Brazil Forms "Crisis Counsel" in Response to Dramatic Increase in Amazon Deforestation
Deforestation in the Amazon rainforest of Brazil has risen six-fold, according to recent satellite images from the National Institute for Space Research. Comparing data from March-April 2010 to the same period this year shows deforestation has increased from 103 square kilometers in 2010 to 593 square kilometers just one year later.
Most of that deforestation is in the state of Mato Grasso, a center of agribusiness and the largest producer of soybeans in Brazil, contributing 27 percent of the country's last soybean harvest. According to Brazil's Agriculture Ministry, soy output will increase 7.2 percent to 73.7 million tons.

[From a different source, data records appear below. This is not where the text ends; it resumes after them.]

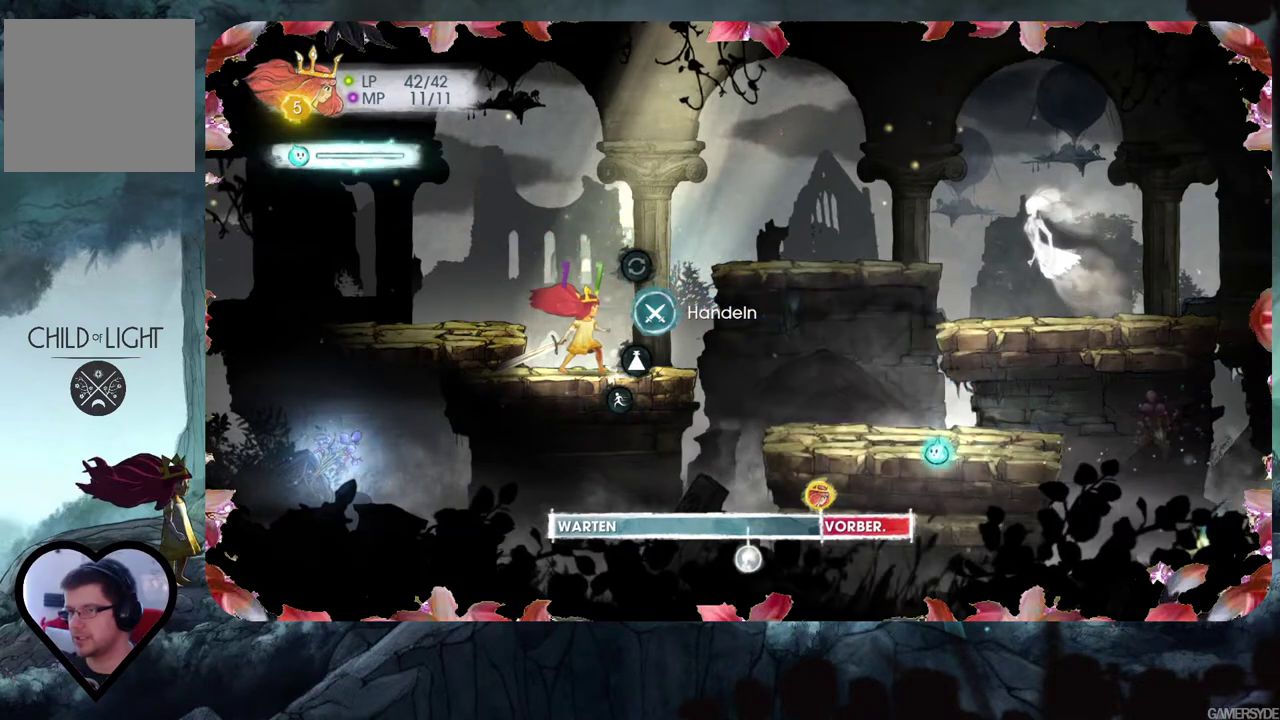
{"buttons": [], "left_stick": "center", "right_stick": "left", "events": []}
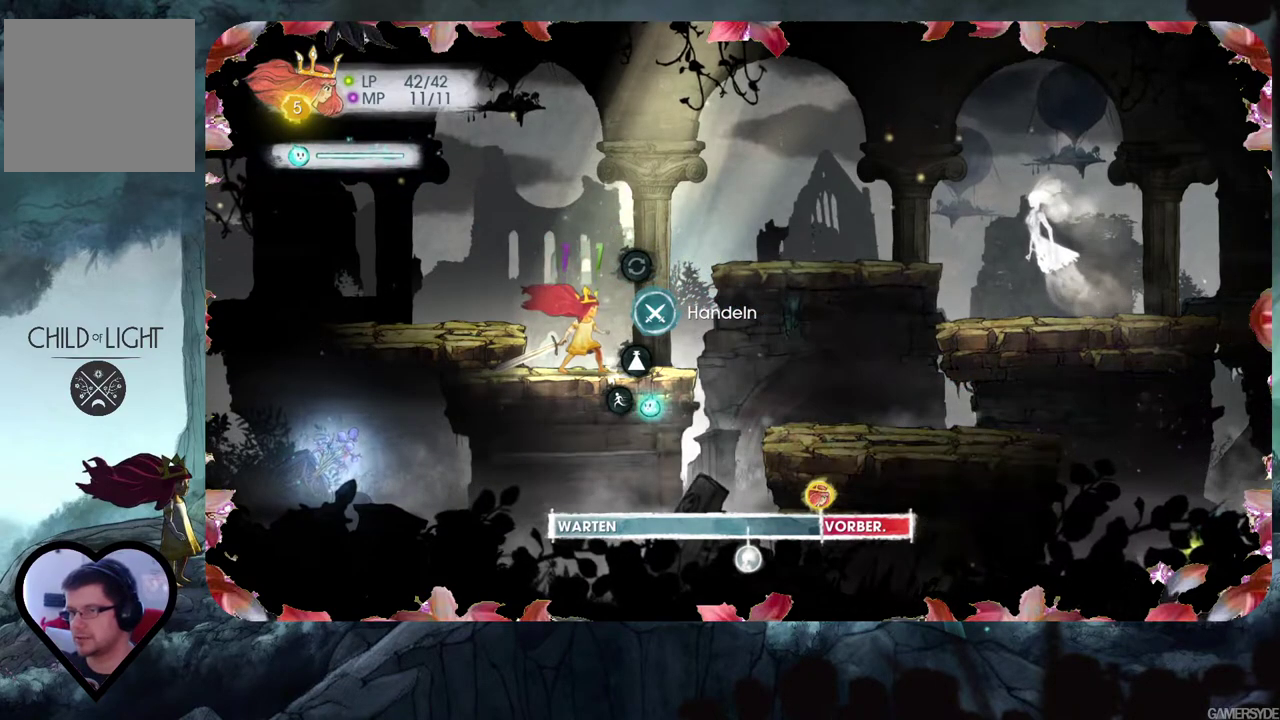
{"buttons": [], "left_stick": "center", "right_stick": "up-right", "events": [[233, "right_stick", "up-right"]]}
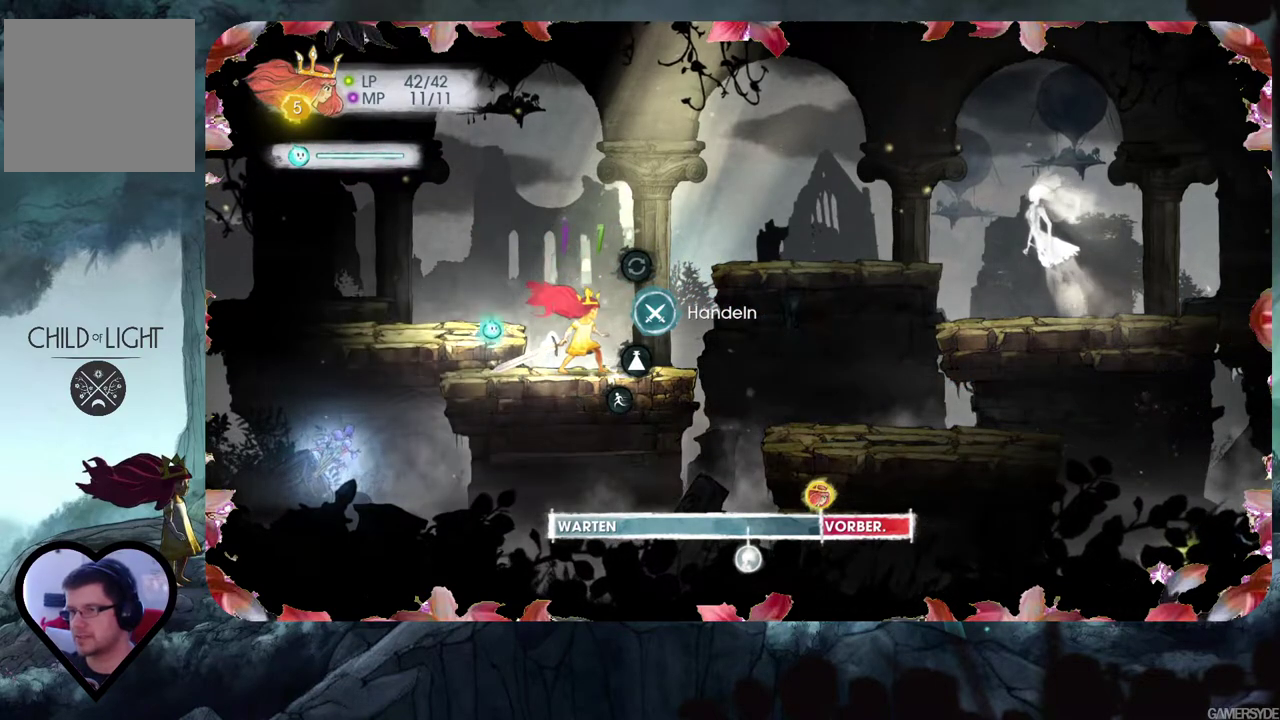
{"buttons": [], "left_stick": "center", "right_stick": "right", "events": [[150, "right_stick", "right"]]}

Still, the dramatic increase in deforestation has "taken the government by surprise." A government report released last December showed deforestation rates at a 22-year low. But the recent data indicates a 27 percent increase from August 2010 to April 2011.

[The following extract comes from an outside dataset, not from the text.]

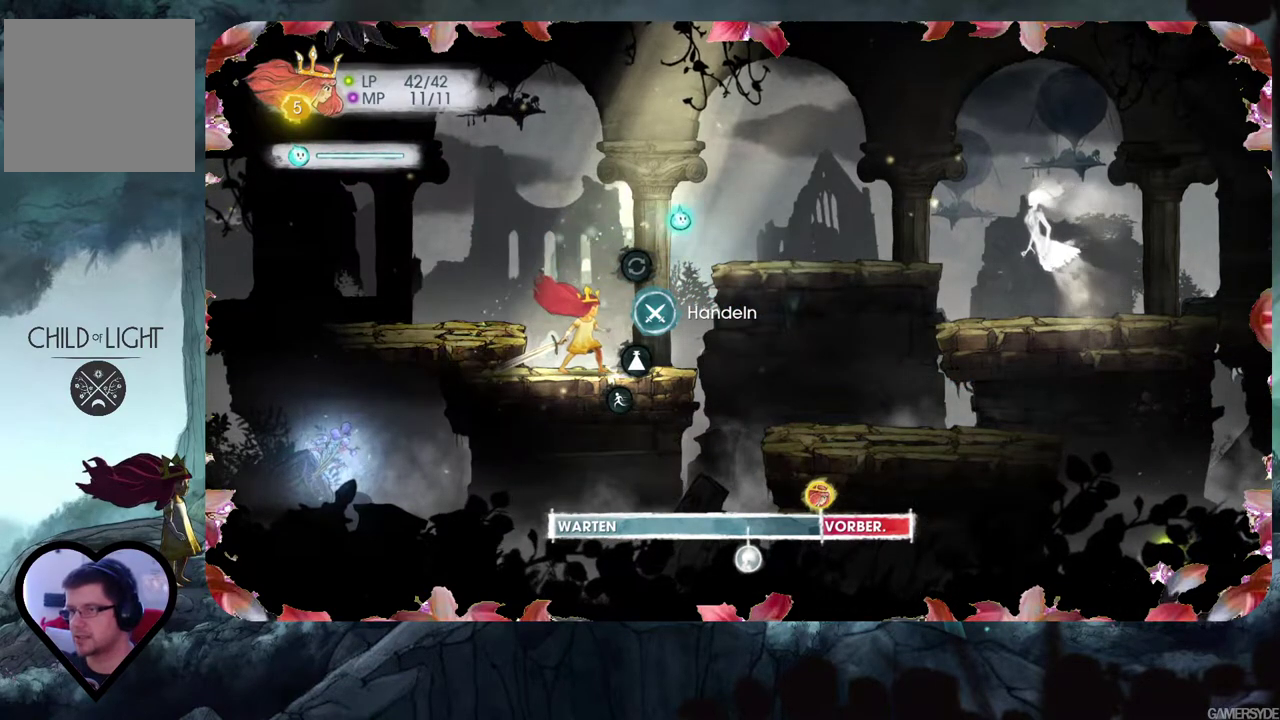
{"buttons": [], "left_stick": "center", "right_stick": "center", "events": [[417, "right_stick", "center"]]}
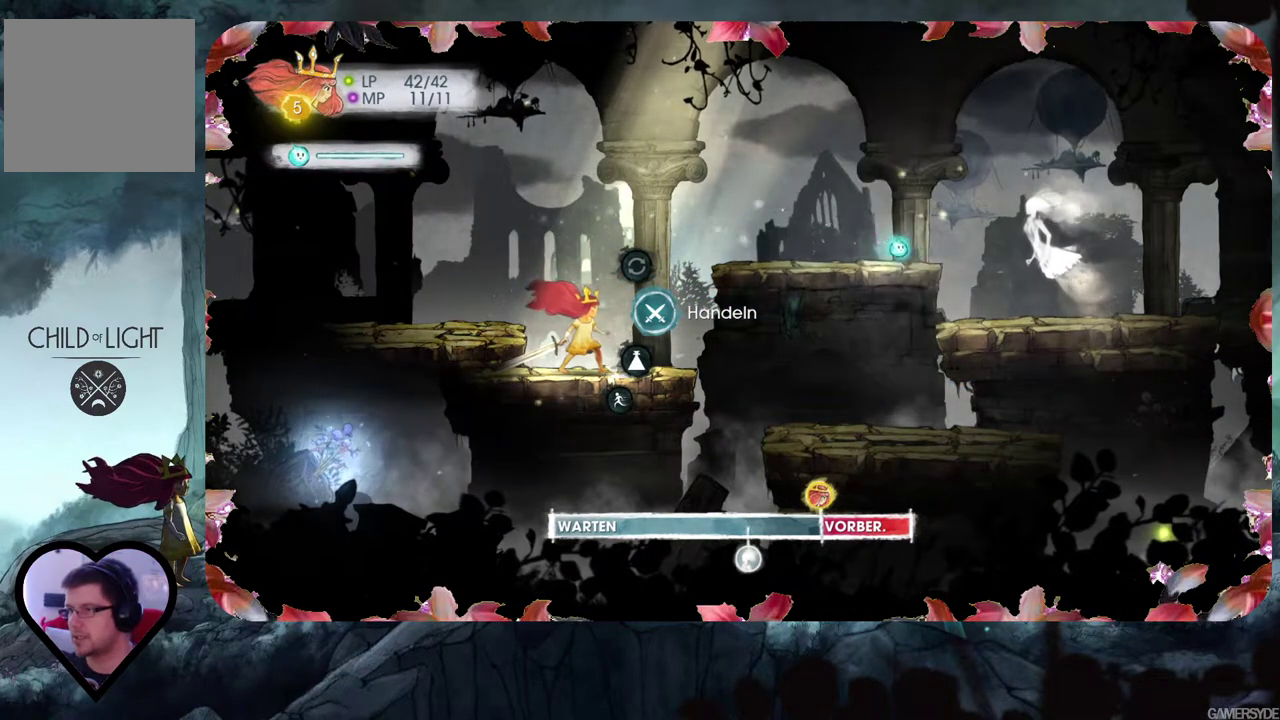
{"buttons": [], "left_stick": "center", "right_stick": "center", "events": [[117, "right_stick", "up-right"], [317, "right_stick", "center"]]}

Brazilian Environment Minister Izabella Teixeira said the new data is "alarming" announcing the formation of a "crisis cabinet" to respond to the rapid increase in deforestation.
"Our objective is to reduce deforestation by July," Teixeira said.
Brazil's Forest Code specifies how much land a farmer can clear, a controversial issue of which the Chamber of Deputies has delayed voting for years. Recently a version of the bill easing restrictions on farmers was near passage, but environmentalists managed to swing enough political and public support to delay the vote in the Chamber.
Opponents to the environmentalists cite the need for economic development as reason to ease restrictions on farmers. Deputies are scheduled to take up debate the controversial Forest Code proposals as soon as today.